» Written problem 1
Can you transcribe the market commentary below, everything from "New Zealand and" down to "of human behaviour?"?
## BEGIN Document excerpt
New Zealand and Australia are weathering global financial and economic distresses better than most. This month we comment on the recent equity market rallies. Peter Lynn warns “don’t be fooled”.

Wednesday, April 8th 2009, 1:03PM

Bouncing Like A Dead Cat
As Jim Morrison sang, “People are strange” and not only when you’re a stranger, but when you’re an investor as well. How else to explain the gyrations in the sharemarkets of the world over the past month other than quirks of human behaviour?

We all know that markets are driven by fear and greed, but it is the extent of both and their impacts that still surprises. There also seems to be a third factor impacting on prices at the moment, which is some sort of combination of both fear and greed (and ego as well) in that those who have sustained big losses in particular stocks (or, indeed, in the market as a whole) are watching the strong price recoveries from “bottom levels” before bailing out completely – hence, sending the prices nosediving again.

These sorts of actions are keeping the overall market volatility incredibly high. Unfortunately, though, we have simply got used to sharemarket falls or rises of at least 2% in a day. Such movements (especially downwards) just did not occur in 2005 or 2006. However, as we noted in April 2007, they started occurring a few times in February and March 2007 and have increased in frequency as the months have progressed. Historically, our analysis shows that such falls seem to start occurring around 18 months prior to a large crash.

This was the case in the US in 1928 and 1929, it was the case in the US (and NZ) in 1986 and 1987 and indeed it occurred in many countries, particularly the US, in 1999 and 2000 (1999 is often remembered as a very strong year in the US sharemarket, when tech stocks rose alarmingly, but actually a majority of stocks fell in price during that year). In all of these cases, starting around 18 months prior to a large crash, there had been many daily stock price falls of 2% plus. Before that, again in all of these cases, the market would have suffered no more than one or two of these “shocks” in any six-month period.

The incidence of a number of these market shocks would seem to herald some fairly disappointing equity performance ahead. Similarly, their absence seems to imply that the overall trend should be upwards.

So it continues to surprise me when, during the huge rally that occurred in March, many supposedly intelligent commentators on the market expressed such positivity over the future outlook. “The worst of the banking crisis is over” was heard numerous times after the March 9 low (which for the MSCI Index, was the lowest level since 2002).

This March rally started off with Citigroup saying, on March 10, that it was having the best quarter since 2007, which shouldn’t have been a surprise given the very favourable environment that the US government and Federal Reserve had established for banks to trade in.

And so this particular bear market rally drove on, including the strongest two-week rally in the US since 1938 – seriously – until JP Morgan’s CEO Jamie Dimon spoke for the whole banking sector on March 28, when he said that March had been a tougher environment than the first two months. The next two days were pretty weak for the market and one suspects that this rally may now be over.

This is about the sixth of these bear market rallies (or “dead cat bounces”) that we have seen in this crisis so far. The previous one lasted from 21 November 2008 (when the US Government first bailed out carmakers) to 6 January 2009 (when US job loss figures were announced 200,000 higher than forecasts expectations for both November and December). This was the strongest rally since World War II. Remember that optimism that coincided with Obama’s inauguration? It didn’t last long in the markets.
## END Document excerpt
» Written problem 2
Restate word for word everything in the listing below, from the line containing "collection date: 1896-07-10" down to the end of the listing, including both ends.
## BEGIN Source material
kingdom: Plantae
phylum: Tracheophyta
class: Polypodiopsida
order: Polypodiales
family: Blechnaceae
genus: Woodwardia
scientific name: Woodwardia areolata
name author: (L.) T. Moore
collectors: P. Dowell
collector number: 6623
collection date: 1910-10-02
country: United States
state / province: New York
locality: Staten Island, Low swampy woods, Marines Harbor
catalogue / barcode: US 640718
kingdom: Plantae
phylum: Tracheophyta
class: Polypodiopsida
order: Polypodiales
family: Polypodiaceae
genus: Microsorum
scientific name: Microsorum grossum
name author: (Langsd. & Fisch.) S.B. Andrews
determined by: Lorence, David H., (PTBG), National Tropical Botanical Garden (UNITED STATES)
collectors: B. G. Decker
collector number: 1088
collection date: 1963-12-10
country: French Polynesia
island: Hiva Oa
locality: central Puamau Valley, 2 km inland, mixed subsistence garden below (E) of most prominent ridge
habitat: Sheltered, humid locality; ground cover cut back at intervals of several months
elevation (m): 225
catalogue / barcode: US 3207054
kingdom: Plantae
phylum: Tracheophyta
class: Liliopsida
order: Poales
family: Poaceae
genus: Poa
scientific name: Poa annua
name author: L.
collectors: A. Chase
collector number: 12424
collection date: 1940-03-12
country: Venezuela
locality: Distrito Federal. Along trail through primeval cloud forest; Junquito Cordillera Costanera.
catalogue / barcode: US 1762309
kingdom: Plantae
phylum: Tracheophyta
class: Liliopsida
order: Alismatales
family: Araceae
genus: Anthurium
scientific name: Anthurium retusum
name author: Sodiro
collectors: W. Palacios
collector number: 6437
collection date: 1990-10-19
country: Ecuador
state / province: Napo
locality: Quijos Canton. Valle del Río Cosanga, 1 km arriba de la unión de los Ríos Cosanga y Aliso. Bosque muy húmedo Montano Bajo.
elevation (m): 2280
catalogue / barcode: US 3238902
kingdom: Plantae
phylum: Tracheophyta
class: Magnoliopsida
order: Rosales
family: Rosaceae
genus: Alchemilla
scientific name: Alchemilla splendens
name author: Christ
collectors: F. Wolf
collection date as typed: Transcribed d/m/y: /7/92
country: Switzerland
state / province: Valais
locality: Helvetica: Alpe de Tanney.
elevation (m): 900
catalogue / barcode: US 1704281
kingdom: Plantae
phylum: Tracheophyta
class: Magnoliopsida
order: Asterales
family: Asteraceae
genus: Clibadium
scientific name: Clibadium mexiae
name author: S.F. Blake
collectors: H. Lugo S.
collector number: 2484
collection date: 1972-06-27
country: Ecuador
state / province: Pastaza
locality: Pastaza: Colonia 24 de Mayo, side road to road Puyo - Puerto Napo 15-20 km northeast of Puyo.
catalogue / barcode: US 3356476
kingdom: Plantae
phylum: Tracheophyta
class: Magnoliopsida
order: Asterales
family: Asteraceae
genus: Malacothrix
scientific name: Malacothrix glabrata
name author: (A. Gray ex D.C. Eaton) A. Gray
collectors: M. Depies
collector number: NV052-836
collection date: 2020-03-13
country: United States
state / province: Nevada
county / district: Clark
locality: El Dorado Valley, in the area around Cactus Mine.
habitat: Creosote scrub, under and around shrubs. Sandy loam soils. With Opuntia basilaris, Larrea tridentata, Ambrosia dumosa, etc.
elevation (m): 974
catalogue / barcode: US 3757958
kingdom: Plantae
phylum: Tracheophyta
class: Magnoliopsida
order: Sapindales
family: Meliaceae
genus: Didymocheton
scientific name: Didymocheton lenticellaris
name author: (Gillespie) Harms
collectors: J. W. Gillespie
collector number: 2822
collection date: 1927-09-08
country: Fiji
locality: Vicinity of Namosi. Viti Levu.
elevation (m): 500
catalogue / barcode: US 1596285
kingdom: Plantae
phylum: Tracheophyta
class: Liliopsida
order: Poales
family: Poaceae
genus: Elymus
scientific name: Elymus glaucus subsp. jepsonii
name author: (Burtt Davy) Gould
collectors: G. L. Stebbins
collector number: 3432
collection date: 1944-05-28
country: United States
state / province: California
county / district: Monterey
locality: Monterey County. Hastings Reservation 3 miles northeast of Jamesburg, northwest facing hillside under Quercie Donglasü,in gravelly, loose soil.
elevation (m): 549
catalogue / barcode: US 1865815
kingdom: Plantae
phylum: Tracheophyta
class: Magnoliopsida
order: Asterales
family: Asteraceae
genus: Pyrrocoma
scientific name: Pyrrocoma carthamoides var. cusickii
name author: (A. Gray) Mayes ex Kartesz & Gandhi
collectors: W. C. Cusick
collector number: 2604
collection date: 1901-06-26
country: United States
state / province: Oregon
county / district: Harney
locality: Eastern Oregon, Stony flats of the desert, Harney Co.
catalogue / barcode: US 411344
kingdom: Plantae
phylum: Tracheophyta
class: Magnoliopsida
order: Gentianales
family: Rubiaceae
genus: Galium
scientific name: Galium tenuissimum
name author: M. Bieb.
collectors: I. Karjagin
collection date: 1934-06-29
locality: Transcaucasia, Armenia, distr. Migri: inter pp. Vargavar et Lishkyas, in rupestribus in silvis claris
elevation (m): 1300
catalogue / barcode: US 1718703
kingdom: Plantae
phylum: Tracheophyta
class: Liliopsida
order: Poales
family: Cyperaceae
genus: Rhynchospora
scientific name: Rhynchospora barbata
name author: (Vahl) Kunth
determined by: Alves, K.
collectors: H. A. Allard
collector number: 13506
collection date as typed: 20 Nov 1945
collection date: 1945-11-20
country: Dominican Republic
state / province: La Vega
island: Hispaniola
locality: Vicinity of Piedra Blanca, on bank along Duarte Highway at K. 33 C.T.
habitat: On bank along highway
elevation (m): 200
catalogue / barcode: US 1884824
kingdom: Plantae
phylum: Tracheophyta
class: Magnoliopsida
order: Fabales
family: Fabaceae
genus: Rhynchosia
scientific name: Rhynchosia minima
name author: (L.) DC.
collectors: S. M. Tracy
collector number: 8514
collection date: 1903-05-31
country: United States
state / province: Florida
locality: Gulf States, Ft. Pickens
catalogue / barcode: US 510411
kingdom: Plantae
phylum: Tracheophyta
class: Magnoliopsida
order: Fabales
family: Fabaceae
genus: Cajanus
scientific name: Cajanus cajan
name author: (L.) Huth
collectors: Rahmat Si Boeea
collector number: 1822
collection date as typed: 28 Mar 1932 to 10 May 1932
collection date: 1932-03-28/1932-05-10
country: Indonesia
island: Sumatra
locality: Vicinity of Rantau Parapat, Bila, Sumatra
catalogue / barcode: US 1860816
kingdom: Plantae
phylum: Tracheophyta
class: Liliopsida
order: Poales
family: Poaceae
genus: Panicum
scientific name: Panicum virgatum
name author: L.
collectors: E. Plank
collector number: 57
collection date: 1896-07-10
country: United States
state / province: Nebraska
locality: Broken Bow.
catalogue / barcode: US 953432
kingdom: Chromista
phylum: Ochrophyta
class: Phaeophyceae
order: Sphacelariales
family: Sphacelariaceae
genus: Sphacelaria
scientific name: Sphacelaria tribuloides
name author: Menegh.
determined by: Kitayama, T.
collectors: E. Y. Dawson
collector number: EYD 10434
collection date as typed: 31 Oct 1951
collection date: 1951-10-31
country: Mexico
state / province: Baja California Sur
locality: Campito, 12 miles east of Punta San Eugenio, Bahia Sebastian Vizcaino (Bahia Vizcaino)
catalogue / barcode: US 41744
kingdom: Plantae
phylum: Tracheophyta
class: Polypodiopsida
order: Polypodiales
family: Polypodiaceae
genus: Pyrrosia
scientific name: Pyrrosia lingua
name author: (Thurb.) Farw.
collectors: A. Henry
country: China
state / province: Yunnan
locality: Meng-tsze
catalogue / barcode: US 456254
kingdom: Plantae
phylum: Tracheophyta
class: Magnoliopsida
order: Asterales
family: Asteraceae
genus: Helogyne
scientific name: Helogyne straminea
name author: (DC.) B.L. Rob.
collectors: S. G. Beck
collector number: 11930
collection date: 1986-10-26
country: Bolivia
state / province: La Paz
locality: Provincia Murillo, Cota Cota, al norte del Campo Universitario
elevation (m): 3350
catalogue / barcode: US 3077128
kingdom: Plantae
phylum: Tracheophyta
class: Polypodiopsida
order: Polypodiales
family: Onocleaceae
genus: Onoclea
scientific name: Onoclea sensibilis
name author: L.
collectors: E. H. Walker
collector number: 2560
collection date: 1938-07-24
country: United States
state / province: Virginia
## END Source material
» Expected output 1
New Zealand and Australia are weathering global financial and economic distresses better than most. This month we comment on the recent equity market rallies. Peter Lynn warns “don’t be fooled”.

Wednesday, April 8th 2009, 1:03PM

Bouncing Like A Dead Cat
As Jim Morrison sang, “People are strange” and not only when you’re a stranger, but when you’re an investor as well. How else to explain the gyrations in the sharemarkets of the world over the past month other than quirks of human behaviour?

» Expected output 2
collection date: 1896-07-10
country: United States
state / province: Nebraska
locality: Broken Bow.
catalogue / barcode: US 953432
kingdom: Chromista
phylum: Ochrophyta
class: Phaeophyceae
order: Sphacelariales
family: Sphacelariaceae
genus: Sphacelaria
scientific name: Sphacelaria tribuloides
name author: Menegh.
determined by: Kitayama, T.
collectors: E. Y. Dawson
collector number: EYD 10434
collection date as typed: 31 Oct 1951
collection date: 1951-10-31
country: Mexico
state / province: Baja California Sur
locality: Campito, 12 miles east of Punta San Eugenio, Bahia Sebastian Vizcaino (Bahia Vizcaino)
catalogue / barcode: US 41744
kingdom: Plantae
phylum: Tracheophyta
class: Polypodiopsida
order: Polypodiales
family: Polypodiaceae
genus: Pyrrosia
scientific name: Pyrrosia lingua
name author: (Thurb.) Farw.
collectors: A. Henry
country: China
state / province: Yunnan
locality: Meng-tsze
catalogue / barcode: US 456254
kingdom: Plantae
phylum: Tracheophyta
class: Magnoliopsida
order: Asterales
family: Asteraceae
genus: Helogyne
scientific name: Helogyne straminea
name author: (DC.) B.L. Rob.
collectors: S. G. Beck
collector number: 11930
collection date: 1986-10-26
country: Bolivia
state / province: La Paz
locality: Provincia Murillo, Cota Cota, al norte del Campo Universitario
elevation (m): 3350
catalogue / barcode: US 3077128
kingdom: Plantae
phylum: Tracheophyta
class: Polypodiopsida
order: Polypodiales
family: Onocleaceae
genus: Onoclea
scientific name: Onoclea sensibilis
name author: L.
collectors: E. H. Walker
collector number: 2560
collection date: 1938-07-24
country: United States
state / province: Virginia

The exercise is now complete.